Die letzten Jahre waren hart für Gina-Lisa Lohfink hart. Im Sommer 2012 wurde ein Video verbreitet, das Lohfink beim Sex mit zwei Männern zeigt. Nach der betreffenden Nacht habe sie sich nach eigener Aussage zunächst an nichts erinnern können. Sie vermutet, dass die Männer ihr K.O.-Tropfen verabreicht haben. Erst als Lohfink die Video-Aufnahme von sich sieht, die die betreffenden Männer im Netz verbreiten und an die Medien verkaufen wollen, geht sie vor Gericht. Denn auf den Aufnahmen ist zu hören, wie sie mehrmals deutlich "Hör auf!" zu den Männern sagt. Der Prozess wird medial kontrovers diskutiert.

Keine Verurteilung wegen sexueller Nötigung

Trotz der Videoaufnahme werden die beiden Männer lediglich zu geringen Geldstrafen wegen der Verbreitung des Filmmaterials verurteilt. Das Gericht sieht keine ausreichenden Beweise für den Tatbestand einer Vergewaltigung oder sexuellen Nötigung. Lohfinks Verteidiger Burkhard Benecken sagte zur "Welt", dass das Video keinen Zweifel daran lasse, dass es sich um nicht einvernehmlichen Sex gehandelt habe. "Eine Vergewaltigung, im Film eindeutig dokumentiert." Und der "Stern" berichtet: "Fast jeder, der das Material zu sehen bekommt, ist überzeugt, eine Straftat zu erkennen."

Gina-Lisa wegen Falschaussage vor Gericht

Das Gericht sieht das jedoch anders. Und setzte Gina-Lisa auf die Anklagebank: sie soll 24.000 Euro wegen Falschaussage zahlen. Ein Gutachter könne keinen Nachweis von K.O.-Tropfen in ihrem Verhalten feststellen, sie wird der Falschaussage bezichtigt. Die beiden Männer stellten zudem Strafanzeige wegen Verleumdung und Beleidigung.
Vor Gericht beteuert Gina-Lisa jedoch, immer die Wahrheit gesagt zu haben. Und fügt hinzu: "Eines weiß ich genau. Ich würde niemals wieder in meinem Leben, auch als Geschädigte, ohne einen Strafverteidiger zur Polizei gehen.
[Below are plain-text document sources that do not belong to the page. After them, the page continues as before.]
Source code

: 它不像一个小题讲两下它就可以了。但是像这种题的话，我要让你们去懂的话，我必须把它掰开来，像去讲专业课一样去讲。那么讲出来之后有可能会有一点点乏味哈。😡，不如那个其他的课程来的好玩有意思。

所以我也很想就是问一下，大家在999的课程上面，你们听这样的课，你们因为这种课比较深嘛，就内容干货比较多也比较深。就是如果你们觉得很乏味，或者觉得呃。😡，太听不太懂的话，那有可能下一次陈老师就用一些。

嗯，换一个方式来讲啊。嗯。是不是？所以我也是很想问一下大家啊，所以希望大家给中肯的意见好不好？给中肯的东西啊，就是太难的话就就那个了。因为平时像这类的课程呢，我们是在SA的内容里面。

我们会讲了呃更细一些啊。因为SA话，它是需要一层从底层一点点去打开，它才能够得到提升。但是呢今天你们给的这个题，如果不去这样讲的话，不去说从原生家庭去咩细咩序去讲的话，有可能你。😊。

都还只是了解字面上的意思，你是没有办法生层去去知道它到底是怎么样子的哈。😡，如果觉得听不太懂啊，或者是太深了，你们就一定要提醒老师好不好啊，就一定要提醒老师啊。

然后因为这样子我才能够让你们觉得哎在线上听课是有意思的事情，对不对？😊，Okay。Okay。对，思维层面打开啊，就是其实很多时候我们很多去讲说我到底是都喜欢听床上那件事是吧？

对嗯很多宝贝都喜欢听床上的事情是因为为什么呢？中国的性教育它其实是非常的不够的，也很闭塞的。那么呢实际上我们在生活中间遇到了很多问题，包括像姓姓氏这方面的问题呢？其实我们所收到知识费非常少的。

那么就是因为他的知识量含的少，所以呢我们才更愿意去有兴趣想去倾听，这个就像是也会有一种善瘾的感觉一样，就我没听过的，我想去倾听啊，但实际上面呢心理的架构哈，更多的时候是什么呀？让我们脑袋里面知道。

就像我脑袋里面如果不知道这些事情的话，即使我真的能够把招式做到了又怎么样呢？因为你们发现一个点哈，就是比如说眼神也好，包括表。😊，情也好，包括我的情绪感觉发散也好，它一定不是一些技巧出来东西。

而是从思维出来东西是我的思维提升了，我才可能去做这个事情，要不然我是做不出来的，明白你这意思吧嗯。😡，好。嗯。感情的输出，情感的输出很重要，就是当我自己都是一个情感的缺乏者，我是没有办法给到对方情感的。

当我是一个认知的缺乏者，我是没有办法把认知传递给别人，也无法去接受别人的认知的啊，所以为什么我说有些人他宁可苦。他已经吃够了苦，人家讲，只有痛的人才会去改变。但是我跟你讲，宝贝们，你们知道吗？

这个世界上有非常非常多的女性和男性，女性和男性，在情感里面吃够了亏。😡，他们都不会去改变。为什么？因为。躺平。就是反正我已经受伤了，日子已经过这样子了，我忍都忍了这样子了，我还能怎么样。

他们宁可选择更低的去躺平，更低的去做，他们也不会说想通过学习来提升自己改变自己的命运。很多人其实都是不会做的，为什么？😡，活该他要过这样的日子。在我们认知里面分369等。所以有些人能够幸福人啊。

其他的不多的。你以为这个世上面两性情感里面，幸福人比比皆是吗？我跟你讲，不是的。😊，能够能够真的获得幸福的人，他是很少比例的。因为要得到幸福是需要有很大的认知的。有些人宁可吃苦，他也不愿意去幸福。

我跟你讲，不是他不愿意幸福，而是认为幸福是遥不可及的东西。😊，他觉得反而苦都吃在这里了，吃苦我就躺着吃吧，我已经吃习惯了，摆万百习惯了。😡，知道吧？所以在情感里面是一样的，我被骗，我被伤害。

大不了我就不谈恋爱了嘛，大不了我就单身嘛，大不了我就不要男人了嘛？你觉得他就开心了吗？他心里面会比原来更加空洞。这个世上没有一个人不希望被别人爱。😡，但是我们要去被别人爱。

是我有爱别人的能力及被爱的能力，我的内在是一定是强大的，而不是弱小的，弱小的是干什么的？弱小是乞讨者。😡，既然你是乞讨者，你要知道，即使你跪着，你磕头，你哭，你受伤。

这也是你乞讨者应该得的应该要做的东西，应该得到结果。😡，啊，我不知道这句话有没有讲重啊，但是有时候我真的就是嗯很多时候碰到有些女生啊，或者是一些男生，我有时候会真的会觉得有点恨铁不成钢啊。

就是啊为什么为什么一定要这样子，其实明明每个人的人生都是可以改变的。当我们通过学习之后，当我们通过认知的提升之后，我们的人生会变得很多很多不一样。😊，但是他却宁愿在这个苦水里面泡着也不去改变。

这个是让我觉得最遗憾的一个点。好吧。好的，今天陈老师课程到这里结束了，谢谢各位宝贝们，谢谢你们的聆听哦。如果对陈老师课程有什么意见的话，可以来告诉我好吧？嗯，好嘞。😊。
Bedauerlicherweise verstehe ich heute auch, dass viele Frauen, obwohl sie Opfer einer Sexualstraftat geworden sind, aus Angst vor Konsequenzen in Bezug auf die eigene Person den Weg zur Polizei nicht mehr gehen. Ich finde es traurig, dass ich dies sagen muss, aber ich wusste nicht, dass man von der Geschädigten zur Täterin gemacht werden kann."